Problem to work on: Could you copy out every line of the items below, character for character, with nothing changed?

______

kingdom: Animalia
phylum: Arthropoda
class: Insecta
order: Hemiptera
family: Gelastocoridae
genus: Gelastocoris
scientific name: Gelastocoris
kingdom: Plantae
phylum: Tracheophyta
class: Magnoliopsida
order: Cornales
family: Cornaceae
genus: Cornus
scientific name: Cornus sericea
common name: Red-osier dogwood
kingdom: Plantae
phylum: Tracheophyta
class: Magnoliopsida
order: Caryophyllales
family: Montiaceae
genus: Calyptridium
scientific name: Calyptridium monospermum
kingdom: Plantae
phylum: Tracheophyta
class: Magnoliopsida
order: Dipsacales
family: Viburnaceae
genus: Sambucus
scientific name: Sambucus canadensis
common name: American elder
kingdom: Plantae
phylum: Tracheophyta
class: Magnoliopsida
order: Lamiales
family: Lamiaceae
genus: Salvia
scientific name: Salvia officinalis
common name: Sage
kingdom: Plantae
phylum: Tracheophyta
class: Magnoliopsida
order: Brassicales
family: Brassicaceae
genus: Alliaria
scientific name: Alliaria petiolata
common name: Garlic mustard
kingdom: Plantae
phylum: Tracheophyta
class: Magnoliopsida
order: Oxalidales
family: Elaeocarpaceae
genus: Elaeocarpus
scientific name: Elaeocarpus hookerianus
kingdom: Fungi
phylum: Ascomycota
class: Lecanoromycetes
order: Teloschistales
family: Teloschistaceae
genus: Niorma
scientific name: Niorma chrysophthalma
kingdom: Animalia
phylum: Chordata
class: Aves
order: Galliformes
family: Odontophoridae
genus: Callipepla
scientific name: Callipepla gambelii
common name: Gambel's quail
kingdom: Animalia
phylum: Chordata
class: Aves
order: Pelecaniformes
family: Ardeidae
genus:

______

Exercise response:
kingdom: Animalia
phylum: Arthropoda
class: Insecta
order: Hemiptera
family: Gelastocoridae
genus: Gelastocoris
scientific name: Gelastocoris
kingdom: Plantae
phylum: Tracheophyta
class: Magnoliopsida
order: Cornales
family: Cornaceae
genus: Cornus
scientific name: Cornus sericea
common name: Red-osier dogwood
kingdom: Plantae
phylum: Tracheophyta
class: Magnoliopsida
order: Caryophyllales
family: Montiaceae
genus: Calyptridium
scientific name: Calyptridium monospermum
kingdom: Plantae
phylum: Tracheophyta
class: Magnoliopsida
order: Dipsacales
family: Viburnaceae
genus: Sambucus
scientific name: Sambucus canadensis
common name: American elder
kingdom: Plantae
phylum: Tracheophyta
class: Magnoliopsida
order: Lamiales
family: Lamiaceae
genus: Salvia
scientific name: Salvia officinalis
common name: Sage
kingdom: Plantae
phylum: Tracheophyta
class: Magnoliopsida
order: Brassicales
family: Brassicaceae
genus: Alliaria
scientific name: Alliaria petiolata
common name: Garlic mustard
kingdom: Plantae
phylum: Tracheophyta
class: Magnoliopsida
order: Oxalidales
family: Elaeocarpaceae
genus: Elaeocarpus
scientific name: Elaeocarpus hookerianus
kingdom: Fungi
phylum: Ascomycota
class: Lecanoromycetes
order: Teloschistales
family: Teloschistaceae
genus: Niorma
scientific name: Niorma chrysophthalma
kingdom: Animalia
phylum: Chordata
class: Aves
order: Galliformes
family: Odontophoridae
genus: Callipepla
scientific name: Callipepla gambelii
common name: Gambel's quail
kingdom: Animalia
phylum: Chordata
class: Aves
order: Pelecaniformes
family: Ardeidae
genus:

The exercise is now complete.